Whitecloud blamed the decline of the languages partly on the residential school system, in which aboriginal children were removed from their homes and sent to live in the schools, where they were abused for speaking their own languages, among other things.

Whitecloud said when the children of residential schools became parents, they refused to teach their own children native languages because the ability to do so had been beaten out of them.

The residential school system remained in effect for more than 100 years in Canada and the intergenerational effect of their "destructive policies" continue to be felt to this day, Whitecloud told the assembly.

"We are in a state of emergency respecting our First Nations' languages. Statistics show that 50 out of 53 First Nation languages are declining, endangered, or in danger of extinction," Whitecloud said. "First Nations languages in Canada are in a desperate state."

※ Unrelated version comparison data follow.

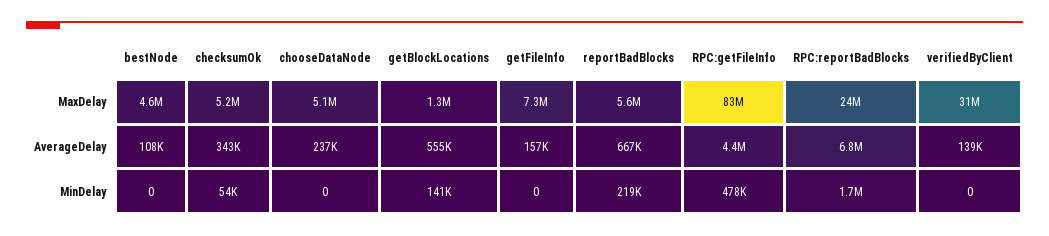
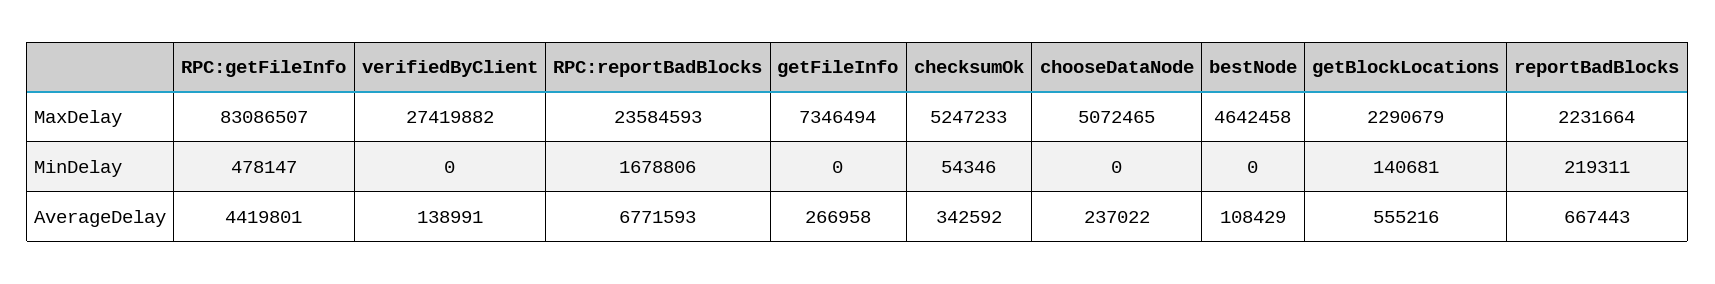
  {
    "bestNode": {
      "MaxDelay": 4642458,
      "AverageDelay": 108429,
      "MinDelay": 0
    },
    "checksumOk": {
      "MaxDelay": 5247233,
      "AverageDelay": 342592,
      "MinDelay": 54346
    },
    "chooseDataNode": {
      "MaxDelay": 5072465,
      "AverageDelay": 237022,
      "MinDelay": 0
    },
    "getBlockLocations": {
-     "MaxDelay": 1300000,
+     "MaxDelay": 2290679,
      "AverageDelay": 555216,
      "MinDelay": 140681
    },
    "getFileInfo": {
      "MaxDelay": 7346494,
-     "AverageDelay": 157000,
+     "AverageDelay": 266958,
      "MinDelay": 0
    },
    "reportBadBlocks": {
-     "MaxDelay": 5600000,
+     "MaxDelay": 2231664,
      "AverageDelay": 667443,
      "MinDelay": 219311
    },
    "RPC:getFileInfo": {
      "MaxDelay": 83086507,
      "AverageDelay": 4419801,
      "MinDelay": 478147
    },
    "RPC:reportBadBlocks": {
      "MaxDelay": 23584593,
      "AverageDelay": 6771593,
      "MinDelay": 1678806
    },
    "verifiedByClient": {
-     "MaxDelay": 31000000,
+     "MaxDelay": 27419882,
      "AverageDelay": 138991,
      "MinDelay": 0
    }
  }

Statistics on fluency and other data on aboriginal languages is currently limited. At the assembly, questionnaires on the languages were circulated in an attempt to gather more information.

Whitecloud criticized the Conservative federal government for cutting $160-million in funding for aboriginal languages in 2006. In its place, the government made available $5 million per year for aboriginal languages, amounting to $5 for each native in Canada to learn aboriginal languages, Whitecloud said.

"These funding levels are unacceptable for First Nations, especially when you consider that in budget 2007, the federal government announced that they were going to spend $642 million over five years for the promotion and development of official languages in Canada."

She said the federal government has a legal obligation through various treaties and legislation to provide adequate resources to support First Nations' language preservation. "Canada has no national policy or legislation that recognizes the distinct status of First Nations' languages as the original languages of Canada,'' she said.

The AFN wants $2.6 billion over 11 years to follow through on its National First Nations Language Strategy that would see the languages back in common use by 2027.

Jacobs believes the money the AFN wants for language funding is reasonable given the language needs in the many aboriginal communities. "I find it's a rather thrifty number that's been put out there."

Chief Lance Haymond of Quebec's Eagle Village First Nation also supported funding for languages. "We need the investment to maintain and recreate our languages. Most of our culture, our history, is related to language."

He said in Kipawa very few people spoke Algonquin, the native language, and those who did are over 50 years of age. Haymond himself is bilingual -- in English and French. He doesn't speak his own language.

After Whitecloud addressed the assembly, a number of delegates expressed their frustration with the state of education and negotiations over funding with the federal and provincial governments.

"We're not the second, third or fourth: We're the first government of this land," one said to loud applause, before adding his annoyance over band chiefs being unable to secure meetings with government representatives.